* [EXCERPTED DATA]
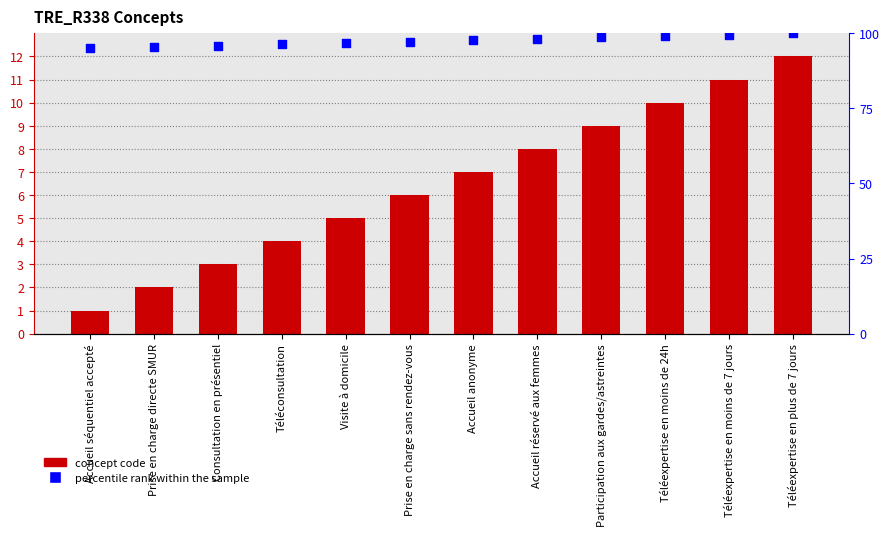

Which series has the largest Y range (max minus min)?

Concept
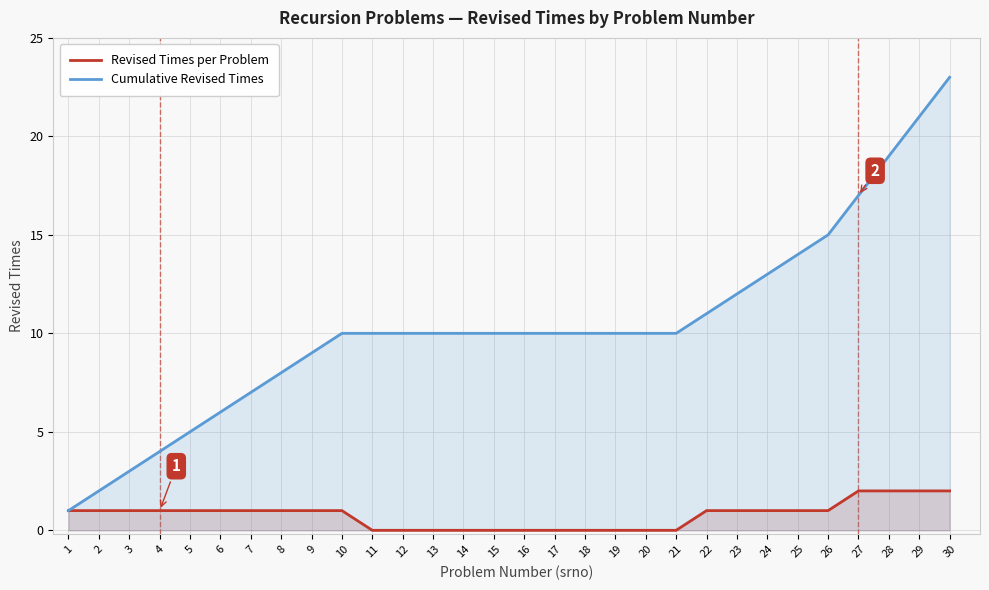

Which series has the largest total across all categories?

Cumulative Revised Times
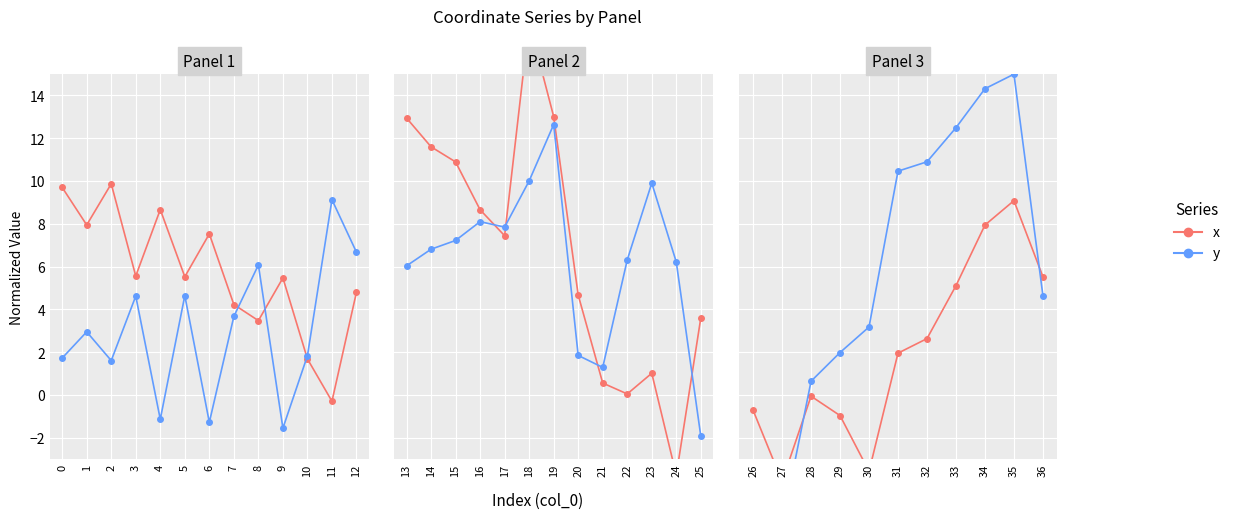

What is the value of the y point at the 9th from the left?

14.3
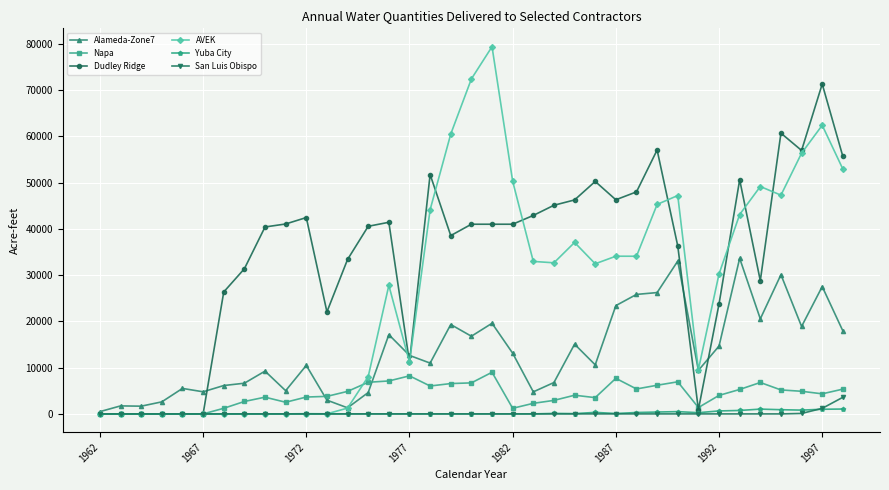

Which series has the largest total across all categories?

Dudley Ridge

--

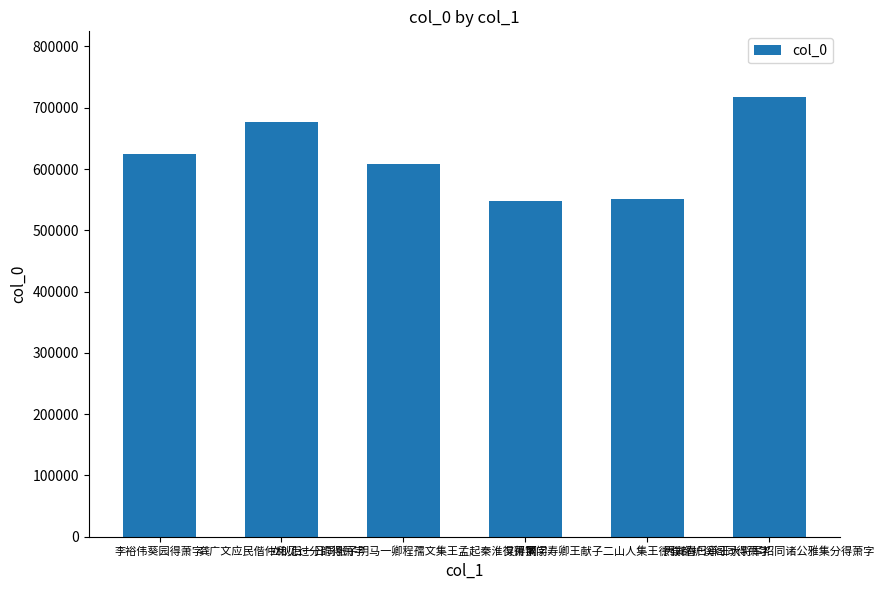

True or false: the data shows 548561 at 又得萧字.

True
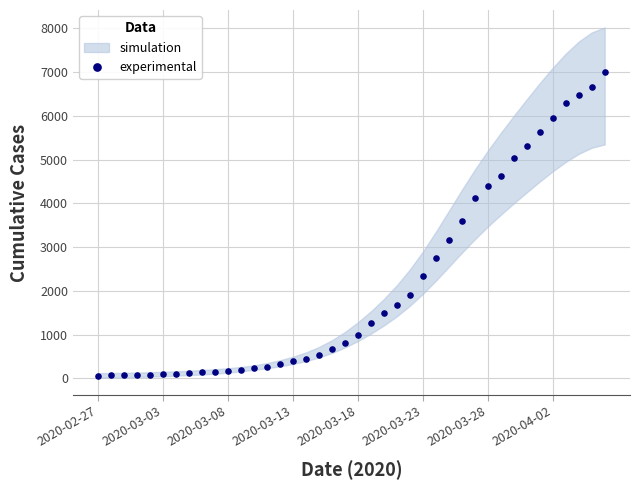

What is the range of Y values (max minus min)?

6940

* [TASK DETAILS] Return each line of the material above that contains the string "minus". Matching is case-sensitive.

* [EXERCISE RESPONSE]
Which series has the largest Y range (max minus min)?
What is the range of Y values (max minus min)?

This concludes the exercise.